> Consigna escrita
Reproduce fielmente el tramo del texto sobre la vocación monástica que va desde "1. La vocación" hasta "hacia la iglesia.".

> Texto original
········
1. La vocación monástica:
Jesús llamó a los que quiso[1].
La elección
del Señor, iniciativa libre y soberana, es personal e irrepetible[2]
El Señor
llama por medio de su palabra
«Después de la muerte de sus padres (Antonio) quedó solo
con su única hermana, mucho más joven. Tenía entonces unos dieciocho a veinte
años, y tomó cuidado de la casa y de su hermana. Menos de seis meses después de
la muerte de sus padres, iba, como de costumbre, de camino hacia la iglesia.
········
> Filas
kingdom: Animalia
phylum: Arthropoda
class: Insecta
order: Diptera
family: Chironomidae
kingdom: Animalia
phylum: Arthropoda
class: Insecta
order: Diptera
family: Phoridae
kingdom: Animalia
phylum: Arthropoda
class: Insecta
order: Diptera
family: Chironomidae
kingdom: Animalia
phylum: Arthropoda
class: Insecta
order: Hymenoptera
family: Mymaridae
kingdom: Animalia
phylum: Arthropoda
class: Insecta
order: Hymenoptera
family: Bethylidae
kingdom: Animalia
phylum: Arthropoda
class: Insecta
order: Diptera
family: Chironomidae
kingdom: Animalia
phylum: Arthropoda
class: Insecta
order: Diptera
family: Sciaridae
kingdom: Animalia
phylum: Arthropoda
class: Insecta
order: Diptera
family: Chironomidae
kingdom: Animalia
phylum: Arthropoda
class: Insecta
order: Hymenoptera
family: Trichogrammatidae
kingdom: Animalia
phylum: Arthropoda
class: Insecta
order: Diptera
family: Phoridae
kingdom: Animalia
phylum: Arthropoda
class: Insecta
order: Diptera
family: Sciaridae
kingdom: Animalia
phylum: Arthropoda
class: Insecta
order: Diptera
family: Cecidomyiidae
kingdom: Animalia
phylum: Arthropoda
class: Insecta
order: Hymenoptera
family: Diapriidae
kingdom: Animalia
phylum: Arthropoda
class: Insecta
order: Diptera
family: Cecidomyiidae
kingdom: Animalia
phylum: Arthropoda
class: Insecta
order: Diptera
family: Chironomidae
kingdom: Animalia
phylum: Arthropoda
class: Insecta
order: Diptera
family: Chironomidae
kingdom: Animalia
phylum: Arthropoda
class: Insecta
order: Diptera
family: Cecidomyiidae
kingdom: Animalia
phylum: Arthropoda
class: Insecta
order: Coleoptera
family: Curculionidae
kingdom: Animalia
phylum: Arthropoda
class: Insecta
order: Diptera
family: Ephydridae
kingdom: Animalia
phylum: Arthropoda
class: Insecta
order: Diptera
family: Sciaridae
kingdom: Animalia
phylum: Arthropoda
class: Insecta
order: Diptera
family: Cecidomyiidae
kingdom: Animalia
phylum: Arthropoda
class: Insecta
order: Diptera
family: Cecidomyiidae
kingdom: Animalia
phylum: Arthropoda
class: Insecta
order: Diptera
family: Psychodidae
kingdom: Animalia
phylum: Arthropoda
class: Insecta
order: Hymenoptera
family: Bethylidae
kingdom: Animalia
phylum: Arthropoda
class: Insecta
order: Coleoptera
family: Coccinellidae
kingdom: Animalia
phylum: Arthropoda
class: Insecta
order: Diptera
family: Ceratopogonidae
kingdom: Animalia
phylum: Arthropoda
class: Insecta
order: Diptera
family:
········
> Ejercicio resuelto
1. La vocación monástica:
Jesús llamó a los que quiso[1].
La elección
del Señor, iniciativa libre y soberana, es personal e irrepetible[2]
El Señor
llama por medio de su palabra
«Después de la muerte de sus padres (Antonio) quedó solo
con su única hermana, mucho más joven. Tenía entonces unos dieciocho a veinte
años, y tomó cuidado de la casa y de su hermana. Menos de seis meses después de
la muerte de sus padres, iba, como de costumbre, de camino hacia la iglesia.